Everything starts with understanding patients’ needs, says Astellas’ Long. “We recently launched a new department called Patient Experience, a group focused on ensuring that we really understand the patient experience and that we, as a company, meet patients’ needs. For example, are we providing support materials that are easily understood by the patient community? This new department, along with our stakeholder engagement function – the company’s face to the patient advocacy community – are aimed at better aligning the organization around what patient experience means to Astellas.”
For GSK’s MacDiarmid, pharma companies need to learn new tricks. “We are working very carefully to understand the exact pain points in the patient journey and then be able to use innovative thinking and technologies to ease them. The pharmaceutical market is evolving at a fast pace, so there is a need to be faster and more agile to stay ahead. Within GSK, we are adapting to this ever-changing environment and there is real receptivity to being different and to trying something new.”
Listening to and engaging with patients on an individual level can be very helpful in understanding the patient experience, says Long. “We always start our quarterly Town Hall meeting with a patient speaker, but recently our speaker was also an Astellas employee, so it was doubly impactful.

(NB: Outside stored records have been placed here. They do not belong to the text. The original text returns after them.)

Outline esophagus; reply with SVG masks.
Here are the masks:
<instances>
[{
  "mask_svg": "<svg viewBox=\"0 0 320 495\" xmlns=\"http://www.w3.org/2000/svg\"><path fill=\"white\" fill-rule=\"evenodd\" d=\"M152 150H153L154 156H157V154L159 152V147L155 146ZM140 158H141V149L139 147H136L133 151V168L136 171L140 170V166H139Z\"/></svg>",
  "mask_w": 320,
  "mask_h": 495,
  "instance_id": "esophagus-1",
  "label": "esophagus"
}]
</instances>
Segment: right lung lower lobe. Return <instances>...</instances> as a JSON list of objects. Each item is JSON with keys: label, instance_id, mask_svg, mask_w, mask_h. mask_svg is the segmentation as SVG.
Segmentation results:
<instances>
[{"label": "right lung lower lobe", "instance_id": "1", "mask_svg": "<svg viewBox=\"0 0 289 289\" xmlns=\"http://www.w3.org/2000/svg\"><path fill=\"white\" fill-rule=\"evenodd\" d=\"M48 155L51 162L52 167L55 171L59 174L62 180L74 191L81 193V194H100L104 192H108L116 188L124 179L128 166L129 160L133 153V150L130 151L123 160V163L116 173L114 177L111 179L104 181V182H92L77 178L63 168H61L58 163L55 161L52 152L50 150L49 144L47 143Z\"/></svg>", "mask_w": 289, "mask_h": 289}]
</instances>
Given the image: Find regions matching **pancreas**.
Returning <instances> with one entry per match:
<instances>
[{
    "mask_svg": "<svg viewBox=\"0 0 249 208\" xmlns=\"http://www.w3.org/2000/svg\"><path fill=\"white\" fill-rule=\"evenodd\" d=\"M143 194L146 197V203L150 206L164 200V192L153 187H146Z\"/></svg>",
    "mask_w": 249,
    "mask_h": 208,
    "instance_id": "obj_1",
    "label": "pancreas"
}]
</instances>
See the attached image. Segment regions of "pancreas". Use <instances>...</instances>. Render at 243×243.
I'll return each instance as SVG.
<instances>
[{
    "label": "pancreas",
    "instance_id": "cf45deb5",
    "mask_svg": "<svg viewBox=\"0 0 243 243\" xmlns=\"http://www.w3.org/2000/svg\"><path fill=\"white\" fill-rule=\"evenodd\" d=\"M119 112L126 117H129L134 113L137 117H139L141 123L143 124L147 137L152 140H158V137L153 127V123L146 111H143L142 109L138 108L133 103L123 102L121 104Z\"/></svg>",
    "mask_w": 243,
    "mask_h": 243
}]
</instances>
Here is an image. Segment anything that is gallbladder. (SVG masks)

He said something that really resonated with everyone in the audience – that, as he was going through cancer treatment, he saw no distinction between improving the quality of his life and saving his life. His treatments were so difficult that, at times, he was struggling to make it to the next day. We often think we understand the struggles of our patient but to hear it from a patient’s mouth definitely puts a different perspective on it. He also shared that a friend said to just live to the next day, because you don’t know what ‘they’ will come up with next. We are the ‘they’. Our commitment to innovation and advancing the science is critical but when you hear it from a patient, it is so enlightening that it changes your view.”